アユは本当になんとなく、ただ、スティーブンから少しだけ「血」の雰囲気を感じ取ったから、純粋に疑問に思ってそう口にした。もしこの読みが当たっていたら、アユの数倍は屈強な彼であったとしても、やはり心配だ。スティーブンのその問いにぴくりと反応して、赤銅色の瞳を少しだけ見開いてから、すぐにアユの方から目を逸らした。
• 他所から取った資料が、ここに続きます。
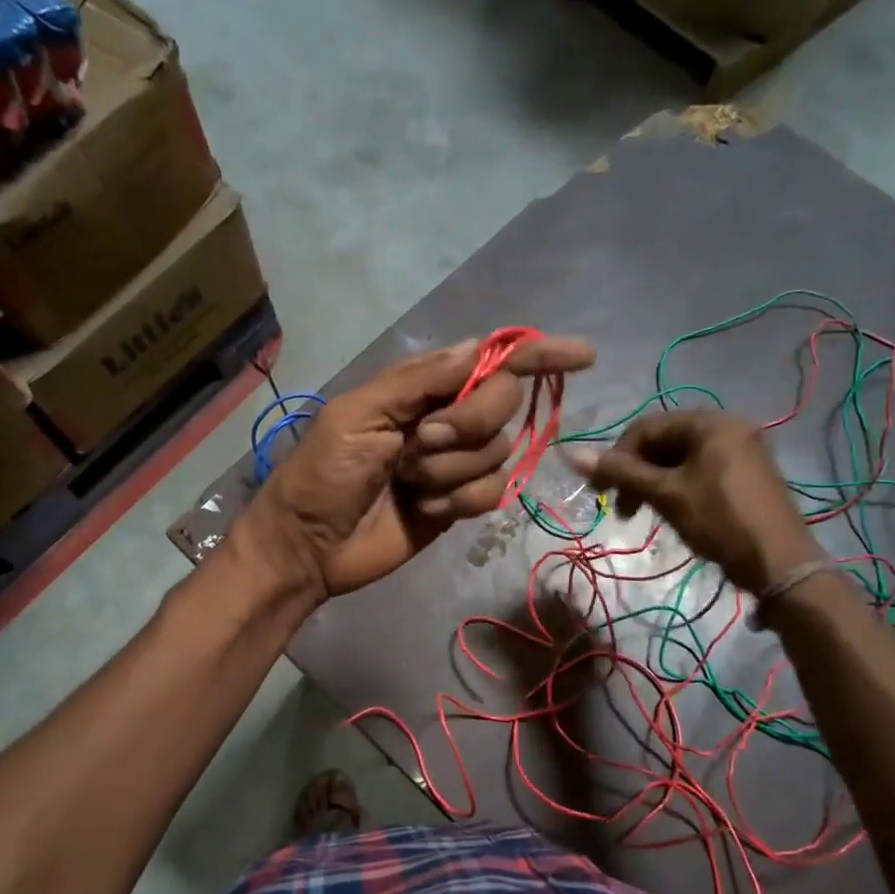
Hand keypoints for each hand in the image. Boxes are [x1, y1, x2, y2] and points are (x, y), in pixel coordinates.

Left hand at [240, 335, 594, 598]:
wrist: (310, 546)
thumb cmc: (324, 473)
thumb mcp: (358, 415)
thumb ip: (420, 381)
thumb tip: (480, 347)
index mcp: (422, 387)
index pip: (492, 361)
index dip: (537, 355)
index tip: (584, 356)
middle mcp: (447, 418)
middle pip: (502, 404)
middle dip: (469, 423)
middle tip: (421, 443)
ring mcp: (456, 463)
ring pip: (498, 453)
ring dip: (450, 471)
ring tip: (408, 484)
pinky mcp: (459, 503)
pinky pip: (492, 493)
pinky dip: (458, 501)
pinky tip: (422, 509)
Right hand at [568, 410, 822, 593]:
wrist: (780, 563)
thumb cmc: (720, 521)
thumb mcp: (666, 494)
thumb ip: (621, 472)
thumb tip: (571, 454)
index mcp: (710, 422)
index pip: (646, 428)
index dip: (617, 457)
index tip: (601, 492)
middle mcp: (728, 426)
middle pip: (664, 441)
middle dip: (636, 472)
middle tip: (621, 508)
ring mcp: (742, 450)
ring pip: (680, 457)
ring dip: (653, 482)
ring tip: (642, 513)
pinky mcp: (747, 473)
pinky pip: (700, 469)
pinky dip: (677, 486)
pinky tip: (671, 510)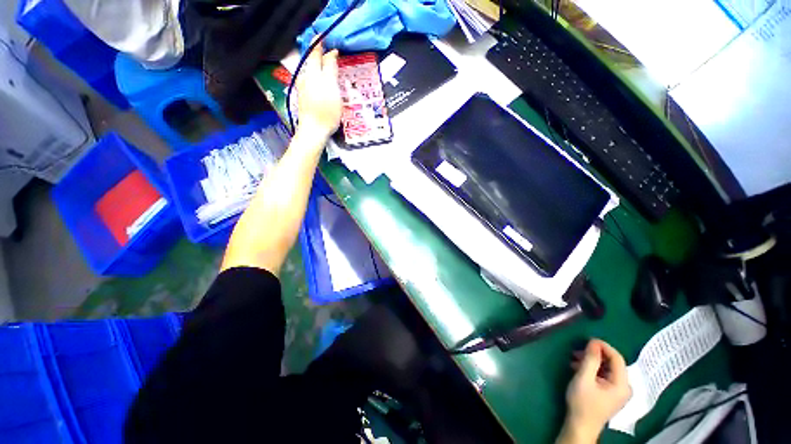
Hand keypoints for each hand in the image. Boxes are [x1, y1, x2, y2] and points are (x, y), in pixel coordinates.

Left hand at [296, 41, 341, 140]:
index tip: (330, 41)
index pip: (316, 52)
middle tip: (330, 53)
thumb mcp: (332, 88)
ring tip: (328, 68)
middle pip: (312, 61)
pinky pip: (310, 81)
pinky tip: (322, 84)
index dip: (322, 44)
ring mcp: (303, 88)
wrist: (314, 131)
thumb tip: (331, 52)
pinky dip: (317, 78)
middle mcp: (305, 77)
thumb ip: (331, 69)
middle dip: (319, 55)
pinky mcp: (304, 98)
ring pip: (310, 71)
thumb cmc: (326, 111)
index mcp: (312, 72)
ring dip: (318, 67)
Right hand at [560, 339, 631, 442]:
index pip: (617, 358)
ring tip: (574, 360)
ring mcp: (618, 391)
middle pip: (612, 363)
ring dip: (591, 362)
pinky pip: (604, 375)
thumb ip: (590, 359)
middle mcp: (624, 387)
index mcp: (622, 384)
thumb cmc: (583, 402)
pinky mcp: (610, 393)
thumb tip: (593, 342)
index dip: (603, 346)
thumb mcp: (584, 378)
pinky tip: (578, 369)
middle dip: (595, 355)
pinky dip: (592, 369)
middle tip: (577, 351)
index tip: (587, 340)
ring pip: (607, 368)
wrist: (580, 425)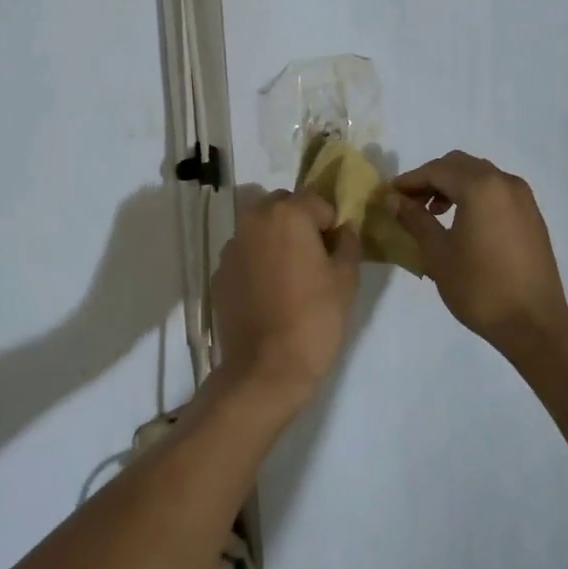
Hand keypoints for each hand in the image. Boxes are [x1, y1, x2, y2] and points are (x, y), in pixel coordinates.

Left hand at [212, 190, 361, 410]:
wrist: (267, 368)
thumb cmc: (315, 318)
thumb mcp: (346, 279)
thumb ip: (348, 243)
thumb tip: (344, 229)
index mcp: (287, 214)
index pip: (316, 201)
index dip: (330, 223)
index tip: (336, 250)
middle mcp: (253, 221)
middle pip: (282, 207)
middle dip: (298, 222)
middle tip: (313, 258)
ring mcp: (231, 248)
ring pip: (259, 230)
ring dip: (274, 241)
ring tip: (289, 278)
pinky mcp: (219, 274)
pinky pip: (244, 256)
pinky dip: (256, 264)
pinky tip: (268, 295)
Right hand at [387, 151, 567, 352]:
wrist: (533, 324)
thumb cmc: (479, 288)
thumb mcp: (438, 253)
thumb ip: (415, 219)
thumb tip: (393, 199)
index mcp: (481, 187)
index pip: (437, 170)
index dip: (410, 180)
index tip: (390, 195)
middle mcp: (505, 182)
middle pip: (460, 165)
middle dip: (432, 179)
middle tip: (410, 203)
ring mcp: (524, 198)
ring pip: (480, 176)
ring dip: (454, 186)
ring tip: (435, 214)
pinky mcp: (532, 216)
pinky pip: (497, 192)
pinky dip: (475, 196)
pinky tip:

「……いや、そんなはずはないよ。まああるとしたら、ここ」

スティーブンはカツ、と自身の靴を鳴らして、にこりと笑った。

「いつだって怪我してるようなものかもな」
「あっ、そうか、そうですよね」
「にしても君、前からそんなに鋭い感性だったか?このメンバーに囲まれてる中で、毎回そんなに敏感なんじゃあ、気が持たないよ」
「あはは……確かに最近、ちょっと変かもしれないです。いつもより感が冴えてるっていうか、なんというか……あっでも、今みたいに見当違いを言ってしまうことだってあるんですよ!」
「感が冴えてる? 女の感ってやつかい?」
「うーん、そうなんですかね?でも私の経験上、自分の感が冴える時って割と窮地に立たされてる場合が多くて……能力と精神状態はリンクするって話は事実ですし。グルズヘリムは特に、ピンチが近づくとサイコメトラーに近い力を発揮することだってあるんですよ」
「へぇ……」
「私はそこまでになったことはないですけど……」

言っている途中で、アユは酒の回ってきたK.Kに連れていかれてしまった。ひとり残されたスティーブンは、ふ、と息を履いてマグカップの中のコーヒーをゆっくりと喉に流し込んだ。

そして、彼女に"見つかってしまう"前にしなければならないことを頭の中で反芻し、クラウスにひとこと入れてからするりとパーティー会場と化した事務所を後にした。